SOURCE DATA:
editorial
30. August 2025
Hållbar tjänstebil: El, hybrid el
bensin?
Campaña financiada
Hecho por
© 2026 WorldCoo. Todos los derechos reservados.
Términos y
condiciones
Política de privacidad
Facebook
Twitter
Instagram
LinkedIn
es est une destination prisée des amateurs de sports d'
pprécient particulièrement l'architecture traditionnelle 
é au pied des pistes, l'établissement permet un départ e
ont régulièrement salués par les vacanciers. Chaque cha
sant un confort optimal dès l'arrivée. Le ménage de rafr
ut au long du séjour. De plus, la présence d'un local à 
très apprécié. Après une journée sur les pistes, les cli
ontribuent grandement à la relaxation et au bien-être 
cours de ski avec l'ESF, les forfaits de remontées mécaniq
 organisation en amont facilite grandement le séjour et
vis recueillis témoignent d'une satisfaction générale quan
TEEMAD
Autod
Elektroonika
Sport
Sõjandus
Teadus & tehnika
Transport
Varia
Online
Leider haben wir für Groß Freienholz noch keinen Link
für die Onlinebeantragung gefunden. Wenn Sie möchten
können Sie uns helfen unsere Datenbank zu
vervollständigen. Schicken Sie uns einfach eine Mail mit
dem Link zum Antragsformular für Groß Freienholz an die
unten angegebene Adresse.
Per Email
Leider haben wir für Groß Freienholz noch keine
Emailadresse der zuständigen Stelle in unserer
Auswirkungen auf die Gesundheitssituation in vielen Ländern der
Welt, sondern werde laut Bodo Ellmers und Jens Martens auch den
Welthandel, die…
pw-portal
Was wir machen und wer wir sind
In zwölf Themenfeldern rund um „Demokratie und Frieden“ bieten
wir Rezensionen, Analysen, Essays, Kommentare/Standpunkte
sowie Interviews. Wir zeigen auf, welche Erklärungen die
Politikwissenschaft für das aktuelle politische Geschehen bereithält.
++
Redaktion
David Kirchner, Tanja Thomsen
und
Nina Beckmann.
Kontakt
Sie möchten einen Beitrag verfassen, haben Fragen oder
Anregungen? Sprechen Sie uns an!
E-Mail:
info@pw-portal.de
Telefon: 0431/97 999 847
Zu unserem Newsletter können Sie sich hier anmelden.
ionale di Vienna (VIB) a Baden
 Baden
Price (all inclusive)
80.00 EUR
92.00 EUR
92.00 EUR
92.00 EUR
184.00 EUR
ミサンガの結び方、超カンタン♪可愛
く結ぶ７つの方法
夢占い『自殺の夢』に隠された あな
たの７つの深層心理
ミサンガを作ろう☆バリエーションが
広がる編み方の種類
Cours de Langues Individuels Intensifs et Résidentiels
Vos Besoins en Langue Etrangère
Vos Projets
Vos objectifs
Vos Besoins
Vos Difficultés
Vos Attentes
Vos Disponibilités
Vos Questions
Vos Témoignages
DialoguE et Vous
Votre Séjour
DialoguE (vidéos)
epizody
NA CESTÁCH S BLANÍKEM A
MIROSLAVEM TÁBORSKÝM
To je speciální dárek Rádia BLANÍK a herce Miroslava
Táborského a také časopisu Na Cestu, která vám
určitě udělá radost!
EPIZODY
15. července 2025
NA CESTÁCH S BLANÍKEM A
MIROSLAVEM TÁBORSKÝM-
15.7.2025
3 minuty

ABOUT THIS TASK:
Retype the entries above exactly, but only from the line containing "condiciones" through the line containing "très apprécié. Après", both included.

EXPECTED ANSWER:
condiciones
Política de privacidad
Facebook
Twitter
Instagram
LinkedIn
es est une destination prisée des amateurs de sports d'
pprécient particulièrement l'architecture traditionnelle 
é au pied des pistes, l'établissement permet un départ e
ont régulièrement salués par les vacanciers. Chaque cha
sant un confort optimal dès l'arrivée. Le ménage de rafr
ut au long du séjour. De plus, la présence d'un local à 
très apprécié. Après une journée sur les pistes, les cli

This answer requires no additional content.